Curious numbers behind the fuel duty cut
It’s worth watching Krish’s interview with economic secretary to the Treasury Chloe Smith.
While many millions of motorists will be cheering today’s announcement of the five month delay to 3p fuel duty rises, there are some interesting economic curiosities about the timing and the funding for this rather unexpected announcement.
Firstly, if this is the sudden result of concern of some sort of domestic living standards emergency, then why was it announced now? Number 11 says that an average family with a car will save £159 over two years when all of these freezes are taken into account, versus plans inherited from Labour. (I’ll check if that includes the loss from VAT rise)
Petrol prices this week average 133p per litre. Yet at the time of the March Budget, when the Chancellor ruled out this change, they were 5p higher, at 138p.
The long run petrol price is determined by crude oil prices. Well today Brent crude was trading at $91 per barrel. On Budget Day it was massively higher at $125 per barrel.
When you put this to Number 11, they say that you would never announce such a change so long before it was due to take place. If this was always the plan, then why did the Chancellor categorically rule it out in March, and indeed members of his Cabinet defend this decision even this week?
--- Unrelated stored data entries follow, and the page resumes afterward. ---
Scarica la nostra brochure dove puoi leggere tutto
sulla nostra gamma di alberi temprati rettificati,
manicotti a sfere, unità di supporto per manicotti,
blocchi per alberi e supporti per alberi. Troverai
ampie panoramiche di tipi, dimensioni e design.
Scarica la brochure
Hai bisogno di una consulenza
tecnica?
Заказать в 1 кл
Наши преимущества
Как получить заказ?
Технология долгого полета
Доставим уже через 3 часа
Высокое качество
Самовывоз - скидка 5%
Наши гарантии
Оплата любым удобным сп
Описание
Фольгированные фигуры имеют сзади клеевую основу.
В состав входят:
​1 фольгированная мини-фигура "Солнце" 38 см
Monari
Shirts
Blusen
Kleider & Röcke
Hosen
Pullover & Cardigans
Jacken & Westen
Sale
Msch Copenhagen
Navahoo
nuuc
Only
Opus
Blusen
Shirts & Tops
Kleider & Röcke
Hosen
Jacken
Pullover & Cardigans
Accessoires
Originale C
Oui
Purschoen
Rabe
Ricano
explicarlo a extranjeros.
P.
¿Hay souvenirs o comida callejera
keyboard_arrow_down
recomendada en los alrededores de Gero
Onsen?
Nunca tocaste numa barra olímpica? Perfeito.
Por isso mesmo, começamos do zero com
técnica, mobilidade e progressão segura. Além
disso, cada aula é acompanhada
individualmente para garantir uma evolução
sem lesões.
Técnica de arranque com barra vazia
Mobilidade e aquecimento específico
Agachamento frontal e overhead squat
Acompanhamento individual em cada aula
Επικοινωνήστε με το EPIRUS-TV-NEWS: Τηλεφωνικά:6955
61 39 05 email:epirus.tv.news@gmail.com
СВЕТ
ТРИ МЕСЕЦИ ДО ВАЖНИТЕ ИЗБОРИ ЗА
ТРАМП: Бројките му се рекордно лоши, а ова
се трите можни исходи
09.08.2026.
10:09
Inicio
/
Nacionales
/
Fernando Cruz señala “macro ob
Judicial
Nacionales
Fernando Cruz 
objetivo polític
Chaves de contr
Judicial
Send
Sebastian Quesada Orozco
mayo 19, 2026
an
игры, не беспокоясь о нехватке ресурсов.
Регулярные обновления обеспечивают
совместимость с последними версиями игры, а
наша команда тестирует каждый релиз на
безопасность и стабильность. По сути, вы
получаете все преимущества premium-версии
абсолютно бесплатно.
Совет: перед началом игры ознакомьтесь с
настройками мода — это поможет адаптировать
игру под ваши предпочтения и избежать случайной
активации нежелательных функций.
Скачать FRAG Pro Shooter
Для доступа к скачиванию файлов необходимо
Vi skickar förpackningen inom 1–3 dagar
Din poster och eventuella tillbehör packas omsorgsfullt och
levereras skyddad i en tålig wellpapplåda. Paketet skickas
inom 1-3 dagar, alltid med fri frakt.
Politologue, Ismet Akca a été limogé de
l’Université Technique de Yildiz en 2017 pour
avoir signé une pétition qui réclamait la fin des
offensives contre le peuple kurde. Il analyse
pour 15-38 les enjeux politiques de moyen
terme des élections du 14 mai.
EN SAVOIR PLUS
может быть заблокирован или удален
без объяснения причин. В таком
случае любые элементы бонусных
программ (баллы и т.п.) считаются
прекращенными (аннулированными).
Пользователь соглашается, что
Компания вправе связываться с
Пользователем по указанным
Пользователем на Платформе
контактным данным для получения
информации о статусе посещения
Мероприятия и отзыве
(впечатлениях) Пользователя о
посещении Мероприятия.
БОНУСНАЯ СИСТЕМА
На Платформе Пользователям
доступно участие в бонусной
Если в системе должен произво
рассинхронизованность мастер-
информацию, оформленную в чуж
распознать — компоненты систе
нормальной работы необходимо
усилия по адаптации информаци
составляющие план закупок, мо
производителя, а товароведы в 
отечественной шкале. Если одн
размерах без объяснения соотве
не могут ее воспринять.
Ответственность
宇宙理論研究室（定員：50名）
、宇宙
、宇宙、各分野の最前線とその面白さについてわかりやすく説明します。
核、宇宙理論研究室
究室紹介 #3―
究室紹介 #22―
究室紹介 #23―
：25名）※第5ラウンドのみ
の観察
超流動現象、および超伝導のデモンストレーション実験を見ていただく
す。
It certainly seems like reasons other than pure economics are driving this decision.
On funding, the government is right when it points to underspends in departmental spending so far this year. As my table shows, in April and May, spending growth has been just 0.6 per cent versus the 2.7 per cent pencilled in for the year. But the very latest figures for May alone showed an overspend. Benefit spending at 10.2 per cent year on year growth, however is running well above government projections of 5.8 per cent. This is being driven by the recession, and unemployment. Interest payments too are an “overspend” against projections of a decline.
All in all, it can’t be certain that the government will underspend. It might. But it might not. Will it definitely be more than the £550m cost of this move? This announcement does have the character of an unfunded cut of a planned tax rise. All things being equal, it will require hundreds of millions of extra borrowing between August and the Autumn statement (probably in November). One might even dare to call it a temporary minor fiscal stimulus. All of which begs the question of why we are not immediately heading for Athens-style debt crisis, as suggested by numerous cabinet ministers?
The government might argue that it is spending some of its hard-won fiscal credibility. So vigorous is the trust of the markets in the chancellor, that they dutifully accept his promise that the cut will be funded. But I have no doubt that George Osborne in Opposition would have described today’s move as an unfunded tax cut.
It may yet cause a twitch of the eyebrows at some of the ratings agencies that have already put Britain on negative watch. The chancellor has always emphasised that he would be flexible. It rather begs the question of whether a prolonged recession would see more of this stuff on the way.